Por Marcelo Semer, no blog Sem Juízo:Uma das grandes sandices dos saudosistas da ditadura, ou daqueles que evocam a nostalgia do que jamais conheceram, é pregar por “um golpe militar contra a corrupção”.
Nessas toscas, porém não ingênuas, chamadas para uma marcha com Deus, família, liberdade e canhões, a ideia se repete com uma irritante constância.
Mas um golpe militar jamais será contra a corrução. O golpe é a própria corrupção.
Não bastasse o fato de corromper a ideia em si do estado de direito (que cede ao estágio da força bruta), e ser, portanto, uma violência contra a democracia, a ditadura por essência se opõe aos princípios mais básicos do combate a qualquer corrupção: transparência e igualdade.
Nada disso existe quando o poder é absoluto.
Não passa de um mito, construído pelo marketing da mentira e pela estratégia da ocultação, a ideia de que não houve corrupção na ditadura.
Pequenas notícias, grandes fortunas.
Quantos não foram os empreendedores pró-militares que enriqueceram, enquanto o país se endividava brutalmente?
O que não havia na ditadura era liberdade da imprensa para divulgar, nem a de órgãos de controle para averiguar ilícitos.
A ideia de república pressupõe o controle do poder; a ditadura, ao revés, se baseia no uso do poder como controle.
Reportagem recente do jornal O Globo -insuspeito no assunto, porque foi um dos mais persistentes no apoio aos militares- aponta que a Comissão Geral de Investigação criada pela ditadura arquivou inúmeras denúncias contra amigos do regime ao mesmo tempo em que se detinha em vasculhar a vida de seus opositores.
Enquanto arquivos pessoais de Leonel Brizola e João Goulart eram devassados (sem sucesso) pelos investigadores atrelados ao governo, denúncias contra José Sarney e Antônio Carlos Magalhães, por exemplo, foram simplesmente arquivadas sem qualquer tipo de apuração.
Os amigos do poder tinham mais que direitos; os inimigos, bem menos do que a lei.
Pode-se encontrar violência, privilégios e obediência pelo medo nos desvãos da nossa ditadura.
Mas não uma polícia isenta, um Ministério Público com autonomia ou a plena independência judicial.
A promiscuidade entre empresários e membros do regime militar é, aliás, um dos pontos que tem chamado a atenção da Comissão Nacional da Verdade recentemente. Já foram levantados vários apontamentos de visitas de representantes de entidades de industriais a locais de repressão.
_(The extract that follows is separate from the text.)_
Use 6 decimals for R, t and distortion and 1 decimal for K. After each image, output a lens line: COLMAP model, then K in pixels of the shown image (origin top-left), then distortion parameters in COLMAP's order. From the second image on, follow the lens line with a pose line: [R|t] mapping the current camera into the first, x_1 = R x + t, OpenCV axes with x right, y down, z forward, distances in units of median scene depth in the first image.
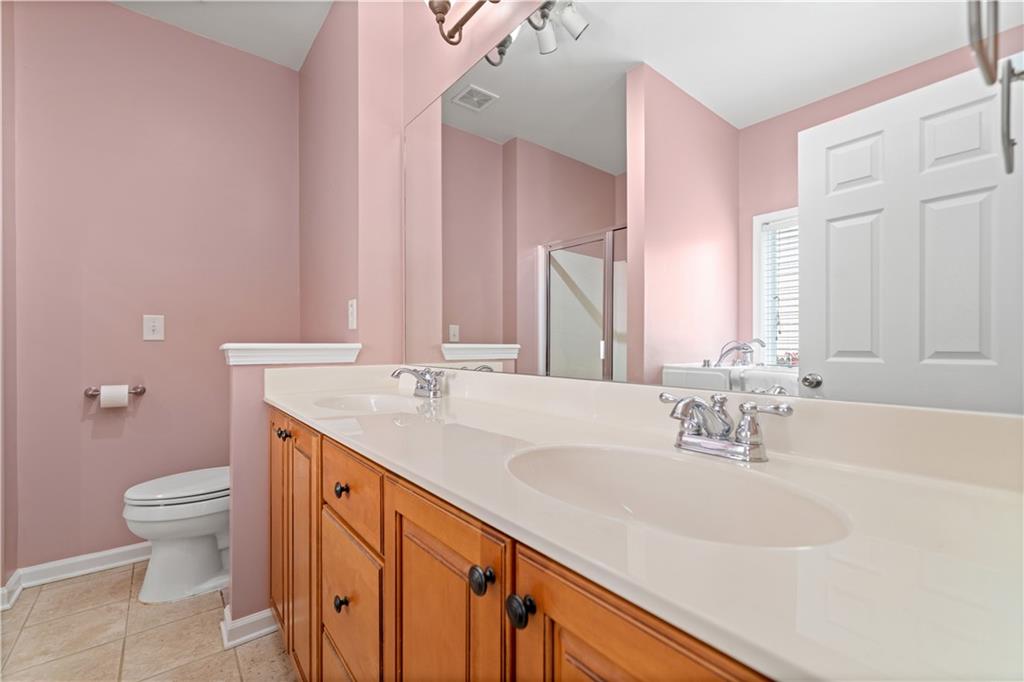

O documentário Cidadão Boilesen (2009, direção Chaim Litewsky) aborda o tema com farto material histórico, relatando o subsídio empresarial para a manutenção de centros de tortura –uma espécie de parceria público privada para uma operação ilegal, ao mesmo tempo no coração e à margem do sistema.
Alguns aderiram à promiscuidade como forma de não serem alijados de licitações ou grandes contratos; outros justamente para poder se aproveitar das oportunidades que se abriam com essas ligações escusas -o documentário avoluma dados sobre as conexões entre o grupo do executivo e a Petrobrás.
Com a aproximação do aniversário de cinquenta anos do golpe militar, que mergulhou o país em mais de duas décadas de sombras, proliferam-se manifestações nostálgicas, estimuladas pelo negacionismo de historiadores reacionários.
A ditadura, de fato, tinha menos paciência com rebeliões de políticos aliados. E nenhuma tolerância contra os inimigos do regime.
Mas daí não resulta qualquer mérito. Ao revés, a intolerância do poder foi devastadora.
Muitas famílias acabaram destroçadas. E as marchas que vieram a partir do golpe não desaguaram nem em Deus nem nas liberdades. Apenas espalharam violência.
Há quem esteja predestinado a repetir a história como farsa. Mas há muita gente ainda de olho na tragédia.